**Work instructions**.
[1] Using the Cecilie Thorsteinsen profile, answer the following:
(a) What playing position is listed for her?
(b) Which club did she play for from 1999 to 2001?
(c) How many appearances and goals does she have for the national team?
[2] Pick up the Cecilie Thorsteinsen handball profile after its final line and keep writing.

**Source extract**.
------------

Personal information
- Full name: Cecilie Louise Thorsteinsen
- Born: January 7, 1974 (age 52)
- Nationality: Norwegian
- Height: 174 cm (5 ft 9 in)
- Playing position: Playmaker

Youth career
- Team
- –: Rolvsøy IF
- –: Skjeberg IF

Senior clubs
- Years: Team
- –: Gjerpen IF
- 1997–1998: HV Swift Roermond
- 1999–2001: Randers HK
- 2001–2003: Nordstrand IF
- 2003–2004: Skjeberg IF
- 2004–2006: SønderjyskE
- 2006–2008: Flint Tønsberg
- 2009–2010: Gjerpen HK

National team
- Years: Team / Apps / (Gls)
- 1994–2001: Norway / 22 / (50)

= Cecilie Thorsteinsen =

Norwegian handball player (born 1974)

------------

**Records excerpted from a collection**.
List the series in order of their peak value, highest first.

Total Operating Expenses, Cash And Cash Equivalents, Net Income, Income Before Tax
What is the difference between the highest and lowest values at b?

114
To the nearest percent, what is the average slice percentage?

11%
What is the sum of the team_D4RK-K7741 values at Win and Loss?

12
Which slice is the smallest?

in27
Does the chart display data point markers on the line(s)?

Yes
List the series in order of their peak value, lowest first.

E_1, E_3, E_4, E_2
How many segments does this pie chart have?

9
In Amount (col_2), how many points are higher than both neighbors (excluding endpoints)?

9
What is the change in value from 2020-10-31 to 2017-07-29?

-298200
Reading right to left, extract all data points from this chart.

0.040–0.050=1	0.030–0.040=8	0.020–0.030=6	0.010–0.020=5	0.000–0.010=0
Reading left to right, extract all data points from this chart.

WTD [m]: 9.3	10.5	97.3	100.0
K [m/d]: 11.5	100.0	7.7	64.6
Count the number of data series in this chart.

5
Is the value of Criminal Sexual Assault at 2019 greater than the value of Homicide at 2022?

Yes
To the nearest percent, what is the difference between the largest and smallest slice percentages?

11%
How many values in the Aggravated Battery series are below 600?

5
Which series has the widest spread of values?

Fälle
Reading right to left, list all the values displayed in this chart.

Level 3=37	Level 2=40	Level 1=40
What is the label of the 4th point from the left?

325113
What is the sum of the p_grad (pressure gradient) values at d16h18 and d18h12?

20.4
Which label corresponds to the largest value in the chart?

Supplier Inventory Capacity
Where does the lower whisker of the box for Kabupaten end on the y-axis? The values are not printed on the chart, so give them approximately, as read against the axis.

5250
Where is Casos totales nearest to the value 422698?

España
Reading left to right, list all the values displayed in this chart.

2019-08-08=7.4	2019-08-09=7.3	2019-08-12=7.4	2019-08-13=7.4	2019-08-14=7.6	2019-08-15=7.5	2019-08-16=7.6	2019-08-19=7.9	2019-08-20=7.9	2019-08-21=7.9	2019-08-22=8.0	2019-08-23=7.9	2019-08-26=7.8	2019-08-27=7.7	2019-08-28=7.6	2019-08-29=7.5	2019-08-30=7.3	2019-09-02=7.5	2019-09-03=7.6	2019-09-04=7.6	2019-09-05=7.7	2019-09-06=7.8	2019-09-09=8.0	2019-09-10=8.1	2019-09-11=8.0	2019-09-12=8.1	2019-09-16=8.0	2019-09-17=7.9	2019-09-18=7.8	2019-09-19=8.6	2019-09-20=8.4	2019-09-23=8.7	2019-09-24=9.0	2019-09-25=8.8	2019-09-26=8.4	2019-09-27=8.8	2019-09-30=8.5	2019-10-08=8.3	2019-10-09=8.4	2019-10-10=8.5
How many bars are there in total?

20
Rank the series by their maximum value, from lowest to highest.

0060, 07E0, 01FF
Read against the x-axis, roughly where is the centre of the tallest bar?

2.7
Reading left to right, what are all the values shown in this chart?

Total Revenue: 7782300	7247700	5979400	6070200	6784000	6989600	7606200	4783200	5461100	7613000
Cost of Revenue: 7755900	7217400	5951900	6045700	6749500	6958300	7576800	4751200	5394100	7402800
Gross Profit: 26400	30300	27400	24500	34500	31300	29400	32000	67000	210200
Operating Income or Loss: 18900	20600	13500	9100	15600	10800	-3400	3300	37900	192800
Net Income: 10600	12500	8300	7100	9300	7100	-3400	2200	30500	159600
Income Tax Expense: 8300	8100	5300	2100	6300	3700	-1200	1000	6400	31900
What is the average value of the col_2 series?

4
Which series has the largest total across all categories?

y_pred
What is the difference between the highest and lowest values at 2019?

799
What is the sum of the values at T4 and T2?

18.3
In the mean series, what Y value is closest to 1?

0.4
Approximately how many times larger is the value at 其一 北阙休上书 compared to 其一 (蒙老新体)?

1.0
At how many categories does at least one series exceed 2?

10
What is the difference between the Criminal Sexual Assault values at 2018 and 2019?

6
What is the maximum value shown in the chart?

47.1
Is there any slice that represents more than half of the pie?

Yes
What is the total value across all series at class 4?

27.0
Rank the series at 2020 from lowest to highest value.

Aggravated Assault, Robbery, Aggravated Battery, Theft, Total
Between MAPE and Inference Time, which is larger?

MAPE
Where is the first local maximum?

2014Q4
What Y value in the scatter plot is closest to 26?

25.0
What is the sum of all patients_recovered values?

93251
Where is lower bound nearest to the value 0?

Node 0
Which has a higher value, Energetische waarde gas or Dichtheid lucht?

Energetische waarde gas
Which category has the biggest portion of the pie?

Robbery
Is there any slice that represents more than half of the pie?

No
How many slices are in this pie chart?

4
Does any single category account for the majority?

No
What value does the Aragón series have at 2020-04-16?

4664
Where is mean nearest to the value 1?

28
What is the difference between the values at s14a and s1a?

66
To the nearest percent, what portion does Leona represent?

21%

------------

**Answers to the exercise**.
[1]
(a) Playmaker
(b) Randers HK
(c) 22 appearances and 50 goals

[2]
Cecilie Thorsteinsen (born 7 January 1974) is a Norwegian team handball player.

Thorsteinsen made her debut on the national team in 1994. She played 22 matches and scored 50 goals for the national team from 1994 to 2001. She played for the national team at the 2000 European Women's Handball Championship in Romania, when Norway finished 6th.

At club level she played in the Netherlands and Denmark.